> [TASK] Format the lines of all the rows below as a numbered list, skipping any blank lines.

(Data rows)
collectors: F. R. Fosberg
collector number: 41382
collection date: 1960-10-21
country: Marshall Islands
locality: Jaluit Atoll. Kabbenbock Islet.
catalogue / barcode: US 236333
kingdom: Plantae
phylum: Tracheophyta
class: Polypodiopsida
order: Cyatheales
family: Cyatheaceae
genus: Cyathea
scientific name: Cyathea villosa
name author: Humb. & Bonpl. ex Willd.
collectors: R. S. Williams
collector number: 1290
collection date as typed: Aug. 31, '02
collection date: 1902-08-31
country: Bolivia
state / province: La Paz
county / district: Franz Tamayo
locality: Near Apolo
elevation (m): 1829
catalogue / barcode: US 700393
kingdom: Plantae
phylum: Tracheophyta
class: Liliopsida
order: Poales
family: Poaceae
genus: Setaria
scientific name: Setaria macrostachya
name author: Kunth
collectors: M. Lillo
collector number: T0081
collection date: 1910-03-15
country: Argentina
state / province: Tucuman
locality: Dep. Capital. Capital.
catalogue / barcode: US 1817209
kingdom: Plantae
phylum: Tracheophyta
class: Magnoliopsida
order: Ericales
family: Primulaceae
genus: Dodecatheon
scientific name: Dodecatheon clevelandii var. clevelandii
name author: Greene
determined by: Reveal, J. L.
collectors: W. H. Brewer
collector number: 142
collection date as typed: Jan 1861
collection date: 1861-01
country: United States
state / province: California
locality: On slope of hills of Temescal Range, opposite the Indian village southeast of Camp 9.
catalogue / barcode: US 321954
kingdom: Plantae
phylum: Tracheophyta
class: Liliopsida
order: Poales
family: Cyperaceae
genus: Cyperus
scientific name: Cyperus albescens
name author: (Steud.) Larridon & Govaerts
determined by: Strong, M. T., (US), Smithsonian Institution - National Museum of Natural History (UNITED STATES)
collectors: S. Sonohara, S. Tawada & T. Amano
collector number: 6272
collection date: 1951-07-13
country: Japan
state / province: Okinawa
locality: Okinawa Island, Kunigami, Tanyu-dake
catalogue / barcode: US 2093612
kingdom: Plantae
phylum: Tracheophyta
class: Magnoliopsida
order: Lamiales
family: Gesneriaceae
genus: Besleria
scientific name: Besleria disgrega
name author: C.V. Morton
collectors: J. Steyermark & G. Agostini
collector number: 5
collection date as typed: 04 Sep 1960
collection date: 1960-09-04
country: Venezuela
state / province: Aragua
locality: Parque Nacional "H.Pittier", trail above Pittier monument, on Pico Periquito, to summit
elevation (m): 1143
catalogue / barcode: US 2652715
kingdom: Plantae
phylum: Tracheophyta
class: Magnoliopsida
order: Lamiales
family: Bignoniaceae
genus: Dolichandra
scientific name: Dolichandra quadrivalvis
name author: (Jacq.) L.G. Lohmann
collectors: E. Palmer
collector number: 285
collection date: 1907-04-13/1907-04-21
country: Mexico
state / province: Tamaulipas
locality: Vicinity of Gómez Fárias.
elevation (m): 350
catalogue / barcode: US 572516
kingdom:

> [SOLUTION TO THIS EXERCISE]
1. collectors: F. R. Fosberg
2. collector number: 41382
3. collection date: 1960-10-21
4. country: Marshall Islands
5. locality: Jaluit Atoll. Kabbenbock Islet.
6. catalogue / barcode: US 236333
7. kingdom: Plantae
8. phylum: Tracheophyta
9. class: Polypodiopsida
10. order: Cyatheales
11. family: Cyatheaceae
12. genus: Cyathea
13. scientific name: Cyathea villosa
14. name author: Humb. & Bonpl. ex Willd.
15. collectors: R. S. Williams
16. collector number: 1290
17. collection date as typed: Aug. 31, '02
18. collection date: 1902-08-31
19. country: Bolivia
20. state / province: La Paz
21. county / district: Franz Tamayo
22. locality: Near Apolo
23. elevation (m): 1829
24. catalogue / barcode: US 700393
25. kingdom: Plantae
26. phylum: Tracheophyta
27. class: Liliopsida
28. order: Poales
29. family: Poaceae
30. genus: Setaria
31. scientific name: Setaria macrostachya
32. name author: Kunth
33. collectors: M. Lillo
34. collector number: T0081
35. collection date: 1910-03-15
36. country: Argentina
37. state / province: Tucuman
38. locality: Dep. Capital. Capital.
39. catalogue / barcode: US 1817209
40. kingdom: Plantae
41. phylum: Tracheophyta
42. class: Magnoliopsida
43. order: Ericales
44. family: Primulaceae
45. genus: Dodecatheon
46. scientific name: Dodecatheon clevelandii var. clevelandii
47. name author: Greene
48. determined by: Reveal, J. L.
49. collectors: W. H. Brewer
50. collector number: 142
51. collection date as typed: Jan 1861
52. collection date: 1861-01
53. country: United States
54. state / province: California
55. locality: On slope of hills of Temescal Range, opposite the Indian village southeast of Camp 9.
56. catalogue / barcode: US 321954
57. kingdom: Plantae
58. phylum: Tracheophyta
59. class: Liliopsida
60. order: Poales
61. family: Cyperaceae
62. genus: Cyperus
63. scientific name: Cyperus albescens
64. name author: (Steud.) Larridon & Govaerts
65. determined by: Strong, M. T., (US), Smithsonian Institution - National Museum of Natural History (UNITED STATES)
66. collectors: S. Sonohara, S. Tawada & T. Amano
67. collector number: 6272
68. collection date: 1951-07-13
69. country: Japan
70. state / province: Okinawa
71. locality: Okinawa Island, Kunigami, Tanyu-dake
72. catalogue / barcode: US 2093612
73. kingdom: Plantae
74. phylum: Tracheophyta
75. class: Magnoliopsida
76. order: Lamiales
77. family: Gesneriaceae
78. genus: Besleria
79. scientific name: Besleria disgrega
80. name author: C.V. Morton
81. collectors: J. Steyermark & G. Agostini
82. collector number: 5
83. collection date as typed: 04 Sep 1960
84. collection date: 1960-09-04
85. country: Venezuela
86. state / province: Aragua
87. locality: Parque Nacional "H.Pittier", trail above Pittier monument, on Pico Periquito, to summit
88. elevation (m): 1143
89. catalogue / barcode: US 2652715
90. kingdom: Plantae
91. phylum: Tracheophyta
92. class: Magnoliopsida
93. order: Lamiales
94. family: Bignoniaceae
95. genus: Dolichandra
96. scientific name: Dolichandra quadrivalvis
97. name author: (Jacq.) L.G. Lohmann
98. collectors: E. Palmer
99. collector number: 285
100. collection date: 1907-04-13/1907-04-21
101. country: Mexico
102. state / province: Tamaulipas
103. locality: Vicinity of Gómez Fárias.
104. elevation (m): 350
105. catalogue / barcode: US 572516
106. kingdom:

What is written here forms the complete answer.